=== TEXT SEGMENT ===
________________________________________
It can be heard when we can be quiet and peaceful enough to hear the song of our soul… the still, small voice within that warbles our story as a ballad still being composed.


Knowing that sustaining faith and inspiring vision can only be in harmony when the inner voice is free…

Hear the rhythm, sing the rhythm, be the rhythm…

The rhythm that flows through the verses of our internal bible.


The beginning verse of liberation, freedom from that which wounds the spirit of life in us and in our companions in this world.

The middle verse of continuing revelation, freedom to grow and develop as stories are told and shared and change our worlds.

And the third verse embodies the melody necessary to complete the rhythm.


Freedom in faith to live in the questions…

Freedom in religion to appreciatively challenge what we have inherited and to engage with that which wakes us in the night…

Leave the lyrics – surrender to the symphony within the silence…




And when the heart song has been sung and the percussion added by our soul has completed tapping out the rhythm of freedom…

The refrain of our prayer is to take our voice wherever to share the melody of freedom (to, from and in) – to sing it, to hear it and to live it – for the Good of all, that we know and love.


The song of freedom must prevail.




Musical Interlude A Welsh Wedding by Elizabeth Harley


Address Black Ribbon Day


Many of us wear a red ribbon on 1st December, World Aids Day, to help raise awareness (and life-changing funds) to fight HIV, the world over. And many of us wear a pink ribbon as an international symbol of breast cancer awareness and to remember friends and family members who have been lost to this disease. There are many others – I came across a website offering sixty-five – which listed hundreds of causes that such coloured ribbons raise awareness for.


But I hadn’t heard of Black Ribbon Day. As we heard in our first reading, it is tomorrow, 23rd August, and is a European day of remembrance “for the victims of totalitarian regimes, specifically StalinistcommunistNazi and fascist regimes.” Until now, I had thought that Holocaust Memorial Day, on 27th January, the anniversary of the liberation of the concentration camps of Auschwitz and Birkenau, was the main one. But apparently, Black Ribbon Day was established in 1986 and was formally designated by the European Parliament in 2008/2009 as “a Europe-wide Day of Remembrance for the victims of all authoritarian and totalitarian regimes, to be commemorated with dignity and impartiality.”


World War II has been over for 76 years, and yet such reminders are still needed. Now, in 2021, there are still far too many “victims of authoritarian and totalitarian regimes”, still far too many people who do not have the precious freedom to believe and say and act their deepest truths. An article on the World Population Reviews website defines totalitarian countries as “nations in which the government does not permit its people to partake in political decision making. Totalitarian countries are also known as dictatorship countries. A totalitarian country is ruled by a single dictator or a group that has not been collectively elected.

The ruling leaders of totalitarian countries do not merely enact laws. Instead, the people or person in charge controls all aspects of both public and private life. There is no limit to what a totalitarian government can control because there are no checks or balances placed on the country’s leaders. Essentially, totalitarians can do whatever suits their agenda and say anything that comes to mind. As a result, totalitarian countries are absolutely against the right of free speech, which includes a ban on any and all freedoms of the press. Some ideologies, beliefs, and religions may even be forbidden in a totalitarian country.”
________________________________________
=== TASK REQUIREMENTS ===
According to the freedom text, in what year was Black Ribbon Day established? Answer using only the freedom text.

Saved data entries:
________________________________________
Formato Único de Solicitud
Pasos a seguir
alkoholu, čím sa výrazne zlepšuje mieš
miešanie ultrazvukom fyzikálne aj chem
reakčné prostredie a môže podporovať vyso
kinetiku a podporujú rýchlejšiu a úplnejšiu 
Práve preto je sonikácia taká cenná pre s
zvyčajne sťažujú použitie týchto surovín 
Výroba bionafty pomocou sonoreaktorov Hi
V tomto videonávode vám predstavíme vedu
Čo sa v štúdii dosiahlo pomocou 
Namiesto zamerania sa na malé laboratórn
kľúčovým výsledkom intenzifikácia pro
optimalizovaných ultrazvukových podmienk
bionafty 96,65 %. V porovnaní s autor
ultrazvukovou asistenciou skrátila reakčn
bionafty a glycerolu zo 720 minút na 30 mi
________________________________________
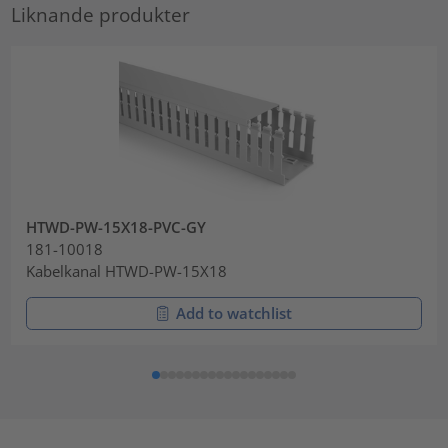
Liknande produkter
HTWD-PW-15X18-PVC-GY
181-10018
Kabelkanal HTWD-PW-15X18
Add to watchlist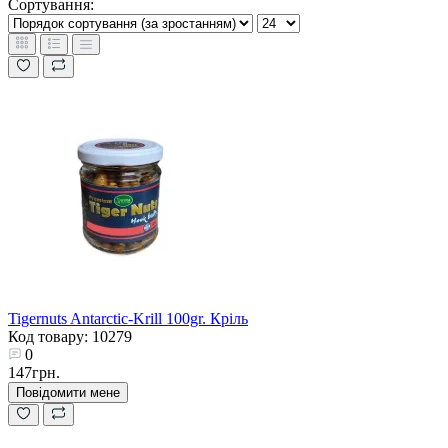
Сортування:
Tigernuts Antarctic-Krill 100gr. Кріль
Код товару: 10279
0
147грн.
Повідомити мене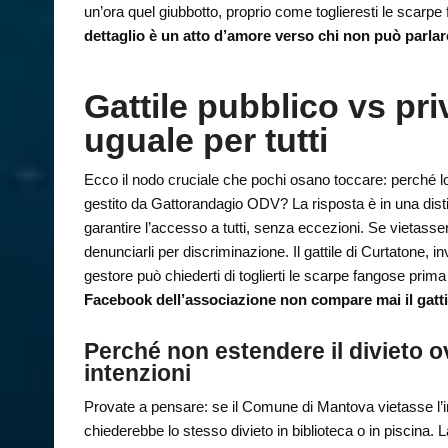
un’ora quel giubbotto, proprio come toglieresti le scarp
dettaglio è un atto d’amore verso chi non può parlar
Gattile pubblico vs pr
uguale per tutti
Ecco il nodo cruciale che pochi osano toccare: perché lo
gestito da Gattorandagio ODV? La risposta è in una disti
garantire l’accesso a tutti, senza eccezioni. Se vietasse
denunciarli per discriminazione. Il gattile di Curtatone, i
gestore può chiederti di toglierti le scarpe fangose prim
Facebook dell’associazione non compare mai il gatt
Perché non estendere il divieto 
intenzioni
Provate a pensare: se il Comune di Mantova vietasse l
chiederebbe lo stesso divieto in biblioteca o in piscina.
________________________________________
=== RESPONSE TO THE EXERCISE ===
1986